Task statement >>
The answer must be the full listing, word for word, with no pictures in it.

Exercise data >>
=-=-=-=-=

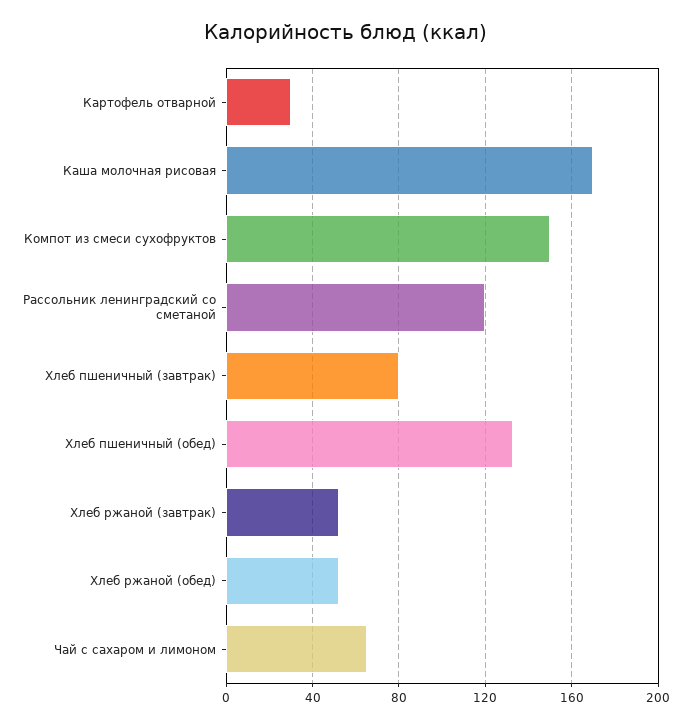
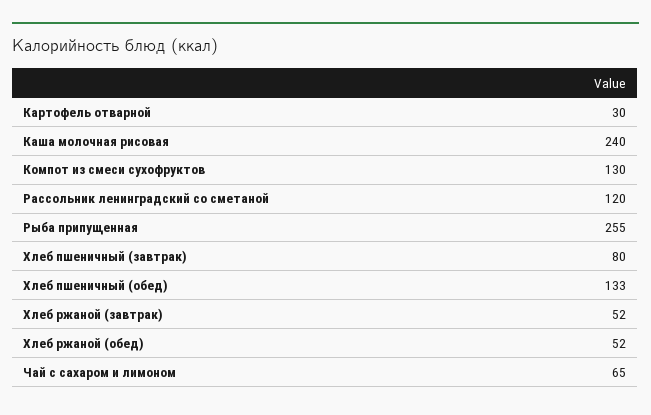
  {
    "Картофель отварной": 30,
-   "Каша молочная рисовая": 170,
+   "Каша молочная рисовая": 240,
-   "Компот из смеси сухофруктов": 150,
+   "Компот из смеси сухофруктов": 130,
    "Рассольник ленинградский со сметаной": 120,
    "Хлеб пшеничный (завтрак)": 80,
    "Хлеб пшеничный (обед)": 133,
    "Хлеб ржаной (завтрак)": 52,
    "Хлеб ржаной (обед)": 52,
-   "Чай с сахаром и лимоном": 65
+   "Чай с сахаром и лимоном": 65,
+   "Рыба припущенная": 255
  }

=-=-=-=-=

Worked solution >>
  {
    "Картофель отварной": 30,
-   "Каша молочная рисовая": 170,
+   "Каша молочная рисовая": 240,
-   "Компот из смеси сухофруктов": 150,
+   "Компот из смеси сухофруктов": 130,
    "Рассольник ленинградский со сметаной": 120,
    "Хлеб пшеничный (завтрак)": 80,
    "Хлеб пшеничный (обед)": 133,
    "Хлеб ржаной (завтрак)": 52,
    "Хлеб ржаной (обед)": 52,
-   "Чай с сахаром и лимоном": 65
+   "Чай с сахаром и лимоном": 65,
+   "Рыба припущенная": 255
  }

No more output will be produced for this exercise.